**Bereitgestellter Text:**
Die Synagoge in Weingarten
von Marc Ryszkowski
Bis zu ihrem Abbruch im Jahr 1939 stellte die 1840 errichtete Synagoge in Weingarten (Baden) in zweifacher Hinsicht eine Besonderheit dar. War ihre markante Lage auf einer Achse mit den beiden Kirchen des Ortes eher pragmatischen Gründen geschuldet, handelte es sich bei ihrer Gestaltung unter Verwendung orientalisierender Stilformen um eine bemerkenswerte Ausnahmeerscheinung im badischen Synagogenbau der ersten Hälfte des 19. Jahrhunderts. Unter dem Gesichtspunkt ihrer Verwüstung im November 1938, auf die Abbruch, Verdrängung und Vergessen folgten, kann sie stellvertretend für das Schicksal der meisten badischen Synagogen stehen. Zwischen dem Beginn der Bauplanung und dem Abbruch liegen genau 100 Jahre der jüdisch-christlichen Koexistenz in Weingarten.
Planungs- und Baugeschichte
Die bislang weitgehend unbekannte Planungs- und Baugeschichte der Synagoge in Weingarten lässt sich aus den Akten des ehemaligen Oberamts Durlach[1] in wesentlichen Teilen rekonstruieren. Wie bereits Wilhelm Kelch auf der Grundlage der Archivalien des Gemeindearchivs Weingarten[2] darstellte, ergab sich die Notwendigkeit eines Neubaus aus der desolaten baulichen Situation des Vorgängerbaus.
Der zuständige Bezirksbauinspektor Karl August Schwarz teilt dem Oberamt Durlach in einem Schreiben vom 22. Juli 1839 mit, dass die Judengemeinde von Weingarten ein Zeugnis darüber verlange, dass die alte Synagoge noch solange verwendet werden könne, bis die neue erbaut und benutzbar wäre. Aus diesem Grund sei die alte Synagoge soweit zu sichern, dass sie zeitweise weiterverwendet werden könne, während in dieser Zeit die neue Synagoge zu errichten sei. Der Bürgermeister von Weingarten meldet am 2. August 1839, dass bisher lediglich der Bauplatz durch die israelitische Gemeinde angekauft worden sei. Der Synagogenrat habe allerdings erklärt, dass in diesem Sommer noch mit dem Neubau begonnen werden solle, „so dass wenigstens das Gemäuer und der Boden gefertigt werde“.
Am 22. August 1839 übermittelt Bezirksbauinspektor Schwarz die Pläne für den Neubau sowie eine Kostenaufstellung an das Oberamt in Durlach, das sie mit Bitte um die Vorlage bei der jüdischen Gemeinde an den Bürgermeister weiterleitet. Der Bürgermeister antwortet am 19. September 1839, dass man dem Vorsteher der jüdischen Gemeinde am 6. September 1839 die Unterlagen übergeben hätte. Dieser hätte sie der versammelten Gemeinde vorgelegt und sie darüber gehört. Im Ergebnis habe sich die jüdische Gemeinde für die Umsetzung der vorgelegten Pläne und die Versteigerung der Arbeiten entschieden. Darüber hinaus ergeht an das Oberamt die Bitte um einen Kredit zur Vorfinanzierung.

**Auszüge aus Datensätzen:**
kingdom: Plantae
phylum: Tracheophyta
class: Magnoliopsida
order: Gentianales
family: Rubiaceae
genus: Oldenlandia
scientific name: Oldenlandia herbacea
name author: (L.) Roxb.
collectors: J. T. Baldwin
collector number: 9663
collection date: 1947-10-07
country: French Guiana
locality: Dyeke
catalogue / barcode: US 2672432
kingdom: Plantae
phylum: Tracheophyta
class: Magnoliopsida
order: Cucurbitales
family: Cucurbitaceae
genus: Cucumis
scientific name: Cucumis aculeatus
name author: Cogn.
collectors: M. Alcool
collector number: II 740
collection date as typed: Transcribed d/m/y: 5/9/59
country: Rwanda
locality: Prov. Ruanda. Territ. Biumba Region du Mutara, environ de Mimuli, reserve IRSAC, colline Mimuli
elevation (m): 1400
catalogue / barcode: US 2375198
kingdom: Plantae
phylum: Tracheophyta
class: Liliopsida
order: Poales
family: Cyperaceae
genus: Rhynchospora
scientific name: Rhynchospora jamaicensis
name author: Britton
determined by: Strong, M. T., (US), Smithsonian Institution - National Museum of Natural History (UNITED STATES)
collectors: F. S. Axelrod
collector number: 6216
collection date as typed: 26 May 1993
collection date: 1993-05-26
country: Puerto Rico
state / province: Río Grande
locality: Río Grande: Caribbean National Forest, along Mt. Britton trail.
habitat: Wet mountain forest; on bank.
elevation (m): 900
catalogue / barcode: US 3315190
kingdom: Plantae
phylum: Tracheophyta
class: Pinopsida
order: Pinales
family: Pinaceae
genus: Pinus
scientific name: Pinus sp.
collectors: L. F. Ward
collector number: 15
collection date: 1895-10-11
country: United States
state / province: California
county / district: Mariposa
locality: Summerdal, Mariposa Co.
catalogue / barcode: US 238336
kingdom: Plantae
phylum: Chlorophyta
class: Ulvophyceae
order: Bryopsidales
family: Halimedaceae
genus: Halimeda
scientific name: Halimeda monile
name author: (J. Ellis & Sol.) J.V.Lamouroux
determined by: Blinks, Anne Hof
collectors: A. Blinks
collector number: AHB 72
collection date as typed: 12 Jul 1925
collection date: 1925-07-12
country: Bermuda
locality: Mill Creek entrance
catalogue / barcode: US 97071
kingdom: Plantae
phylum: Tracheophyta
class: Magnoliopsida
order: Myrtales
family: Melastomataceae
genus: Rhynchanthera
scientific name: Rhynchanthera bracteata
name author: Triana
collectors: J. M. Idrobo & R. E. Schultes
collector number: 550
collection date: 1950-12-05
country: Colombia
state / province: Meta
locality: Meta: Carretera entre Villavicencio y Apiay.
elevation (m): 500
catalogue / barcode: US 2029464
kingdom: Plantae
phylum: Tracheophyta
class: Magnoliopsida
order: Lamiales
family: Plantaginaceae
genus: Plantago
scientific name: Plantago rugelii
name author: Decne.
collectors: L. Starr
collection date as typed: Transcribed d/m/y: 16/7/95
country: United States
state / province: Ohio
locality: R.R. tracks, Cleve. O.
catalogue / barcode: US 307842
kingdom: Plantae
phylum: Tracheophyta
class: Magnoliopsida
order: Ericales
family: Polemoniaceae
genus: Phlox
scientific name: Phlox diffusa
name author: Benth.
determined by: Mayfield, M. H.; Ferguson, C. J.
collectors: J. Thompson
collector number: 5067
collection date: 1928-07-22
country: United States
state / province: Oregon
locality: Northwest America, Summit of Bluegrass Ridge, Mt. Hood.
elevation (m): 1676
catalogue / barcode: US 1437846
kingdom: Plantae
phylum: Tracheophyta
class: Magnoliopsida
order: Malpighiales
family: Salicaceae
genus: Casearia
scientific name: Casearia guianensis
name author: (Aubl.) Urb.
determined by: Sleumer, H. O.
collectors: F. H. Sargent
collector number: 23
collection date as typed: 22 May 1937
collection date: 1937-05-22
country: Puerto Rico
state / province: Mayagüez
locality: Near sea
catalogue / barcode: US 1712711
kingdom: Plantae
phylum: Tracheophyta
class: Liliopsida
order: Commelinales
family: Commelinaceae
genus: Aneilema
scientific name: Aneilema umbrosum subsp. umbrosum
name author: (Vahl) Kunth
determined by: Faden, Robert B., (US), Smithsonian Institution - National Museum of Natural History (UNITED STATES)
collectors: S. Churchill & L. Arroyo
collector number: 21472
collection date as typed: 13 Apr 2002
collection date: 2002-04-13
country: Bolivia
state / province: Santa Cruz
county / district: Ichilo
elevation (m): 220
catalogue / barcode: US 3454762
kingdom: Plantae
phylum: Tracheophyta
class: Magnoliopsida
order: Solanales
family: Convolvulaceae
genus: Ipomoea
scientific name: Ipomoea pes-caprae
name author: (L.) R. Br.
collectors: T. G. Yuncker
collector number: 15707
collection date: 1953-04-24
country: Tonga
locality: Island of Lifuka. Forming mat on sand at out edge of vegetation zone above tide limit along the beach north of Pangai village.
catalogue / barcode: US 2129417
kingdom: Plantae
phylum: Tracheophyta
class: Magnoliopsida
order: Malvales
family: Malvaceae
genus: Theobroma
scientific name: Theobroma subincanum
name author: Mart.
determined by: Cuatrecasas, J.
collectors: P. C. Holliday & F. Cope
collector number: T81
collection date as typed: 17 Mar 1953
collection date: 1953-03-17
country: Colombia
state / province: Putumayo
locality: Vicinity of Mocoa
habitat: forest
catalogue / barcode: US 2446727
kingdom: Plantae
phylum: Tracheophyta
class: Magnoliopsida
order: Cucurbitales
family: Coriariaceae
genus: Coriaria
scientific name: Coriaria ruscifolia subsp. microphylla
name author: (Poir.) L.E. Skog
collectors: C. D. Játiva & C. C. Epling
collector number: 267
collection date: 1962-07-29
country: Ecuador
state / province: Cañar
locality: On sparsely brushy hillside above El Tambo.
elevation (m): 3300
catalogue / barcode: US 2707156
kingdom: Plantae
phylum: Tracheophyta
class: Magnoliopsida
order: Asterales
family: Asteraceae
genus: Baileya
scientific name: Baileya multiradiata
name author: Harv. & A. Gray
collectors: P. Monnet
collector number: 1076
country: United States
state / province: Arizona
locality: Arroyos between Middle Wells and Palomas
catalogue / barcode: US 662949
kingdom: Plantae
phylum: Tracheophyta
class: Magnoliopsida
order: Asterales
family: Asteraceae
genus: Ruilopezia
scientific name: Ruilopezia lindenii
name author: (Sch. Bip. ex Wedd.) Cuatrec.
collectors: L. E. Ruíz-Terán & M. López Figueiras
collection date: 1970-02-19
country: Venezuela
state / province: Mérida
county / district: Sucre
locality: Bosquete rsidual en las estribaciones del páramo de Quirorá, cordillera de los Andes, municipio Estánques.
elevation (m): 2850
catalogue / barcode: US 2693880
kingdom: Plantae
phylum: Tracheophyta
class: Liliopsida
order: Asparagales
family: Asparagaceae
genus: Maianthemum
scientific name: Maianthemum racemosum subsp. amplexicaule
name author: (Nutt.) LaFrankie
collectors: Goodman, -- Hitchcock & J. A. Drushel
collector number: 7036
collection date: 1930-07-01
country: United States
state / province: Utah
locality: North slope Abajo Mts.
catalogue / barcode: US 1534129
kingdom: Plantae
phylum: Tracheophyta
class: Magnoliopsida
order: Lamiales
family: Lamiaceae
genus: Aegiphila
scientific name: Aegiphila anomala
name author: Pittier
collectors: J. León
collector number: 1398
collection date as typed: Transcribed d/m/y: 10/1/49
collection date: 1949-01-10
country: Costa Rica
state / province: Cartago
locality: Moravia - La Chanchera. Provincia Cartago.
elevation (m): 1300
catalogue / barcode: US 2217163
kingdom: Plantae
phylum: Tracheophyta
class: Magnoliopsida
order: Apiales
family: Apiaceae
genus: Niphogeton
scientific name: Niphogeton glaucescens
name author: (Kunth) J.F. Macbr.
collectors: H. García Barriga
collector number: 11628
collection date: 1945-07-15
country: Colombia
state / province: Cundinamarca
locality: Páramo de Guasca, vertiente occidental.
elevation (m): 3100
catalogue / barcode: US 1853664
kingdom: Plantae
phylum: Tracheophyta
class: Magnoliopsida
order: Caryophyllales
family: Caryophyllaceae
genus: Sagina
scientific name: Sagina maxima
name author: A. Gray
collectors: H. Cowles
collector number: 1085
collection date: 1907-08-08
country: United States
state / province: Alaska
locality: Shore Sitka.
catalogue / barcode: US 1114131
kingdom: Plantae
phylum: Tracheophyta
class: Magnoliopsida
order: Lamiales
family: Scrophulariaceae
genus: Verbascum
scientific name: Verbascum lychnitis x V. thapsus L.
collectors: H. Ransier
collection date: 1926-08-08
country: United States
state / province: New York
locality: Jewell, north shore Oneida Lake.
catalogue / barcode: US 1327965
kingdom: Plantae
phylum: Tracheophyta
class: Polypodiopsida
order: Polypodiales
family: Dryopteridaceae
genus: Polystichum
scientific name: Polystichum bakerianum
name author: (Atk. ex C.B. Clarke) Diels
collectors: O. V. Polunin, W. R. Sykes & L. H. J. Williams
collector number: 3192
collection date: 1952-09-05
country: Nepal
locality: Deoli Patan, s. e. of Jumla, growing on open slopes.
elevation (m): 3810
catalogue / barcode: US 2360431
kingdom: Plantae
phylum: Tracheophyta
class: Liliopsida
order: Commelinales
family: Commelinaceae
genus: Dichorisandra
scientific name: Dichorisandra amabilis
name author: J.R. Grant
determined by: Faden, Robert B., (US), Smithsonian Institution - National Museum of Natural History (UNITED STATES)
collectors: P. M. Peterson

**Ihre Aufgaben:**
A – Prüfen Sie, ob die folgenden Aussagen mit dem Text zur Synagoge in Weingarten übereinstimmen, und belegen Sie jedes Ja oder Nein mit den entscheidenden Worten des Textes als wörtlichem Zitat.
(i) Die Synagoge wurde im Jahr 1840 errichtet.
(ii) Am 2. August 1839 meldete der Bürgermeister, dass der Neubau bereits begonnen habe.
(iii) Die jüdische Gemeinde lehnte die vorgelegten Pläne ab.
B – Beantworten Sie anhand des Textes zur Synagoge in Weingarten diese Fragen:
(i) In welchem Jahr wurde die Synagoge abgebrochen?
(ii) Welches Amt hatte Karl August Schwarz inne?
(iii) An welchem Tag wurden dem Vorsteher der jüdischen Gemeinde die Unterlagen übergeben?
C – Führen Sie den Text zur Synagoge in Weingarten nach seinem letzten Satz weiter.
Die Auflistung stammt aus einer anderen Quelle.

**Antworten:**
A –
(i) Ja: „die 1840 errichtete Synagoge“
(ii) Nein: „dass bisher lediglich der Bauplatz durch die israelitische Gemeinde angekauft worden sei“
(iii) Nein: „Im Ergebnis habe sich die jüdische Gemeinde für die Umsetzung der vorgelegten Pläne und die Versteigerung der Arbeiten entschieden.“

B –
(i) 1939
(ii) Er war Bezirksbauinspektor.
(iii) Am 6. September 1839

C –
In den Unterlagen des Oberamts Durlach haben sich weder die Pläne noch die Baukostenaufstellung erhalten. In einem Schreiben des Oberrats der Israeliten an das Oberamt Durlach vom 29. November 1839 wird allerdings ein Bericht des Hofbaumeisters Karl Friedrich Künzle[3] vom 18. November 1839 zitiert, der den für den Bau zuständigen Architekten nennt: „Auch sei bemerkt, daß von dem Architekten Baumüller[4] ganz besondere Sorgfalt auf die zweckmäßige Einrichtung der Synagogenplätze verwendet worden ist.“
Unter besonderer Würdigung der zweckmäßigen Anlage der Plätze genehmigt der Oberrat der Israeliten den „vorliegenden gelungenen Bauplan“. In einem Schreiben vom 3. Januar 1840 wendet sich die israelitische Gemeinde über das Oberamt Durlach an den Architekten Baumüller, um die in einer Versammlung beschlossenen Modalitäten zur Umsetzung des Bauvorhabens mitzuteilen. Am 9. Januar 1840 genehmigte der Oberrat der Israeliten die Versteigerung der Synagogenplätze zur Finanzierung eines Teils der Baukosten.
Bereits am 27. August 1840 konnte die Synagoge in Weingarten feierlich eingeweiht werden. In einem Schreiben des Bezirksrabbinats an das Oberamt Durlach verweist Elias Willstätter auf einen mündlichen Beschluss des Synagogenrats Weingarten, nach dem das Tanzen im Rahmen der Feierlichkeiten ausdrücklich nicht zu gestatten sei.
Architektur und Baugestaltung
Grundriss und Baukörper der Synagoge in Weingarten erfüllen unter anderem durch ihre Orientierung und eine Vorhalle mit Aufgang zur Frauenempore die religiösen Anforderungen einer Landsynagoge kurz vor der Mitte des 19. Jahrhunderts. Darüber hinaus fügte sich das Gebäude als giebelständiger Satteldachbau ins Ortsbild und die umgebende Bebauung ein. Hinsichtlich der äußeren Baugestaltung – die Gestaltung des Innenraums ist nicht überliefert – weist die Synagoge in Weingarten als erste Synagoge in Baden ein System an orientalisierenden Gestaltungselementen auf und erscheint damit unter verschiedenen Gesichtspunkten als „Exot“ in der badischen Synagogenlandschaft.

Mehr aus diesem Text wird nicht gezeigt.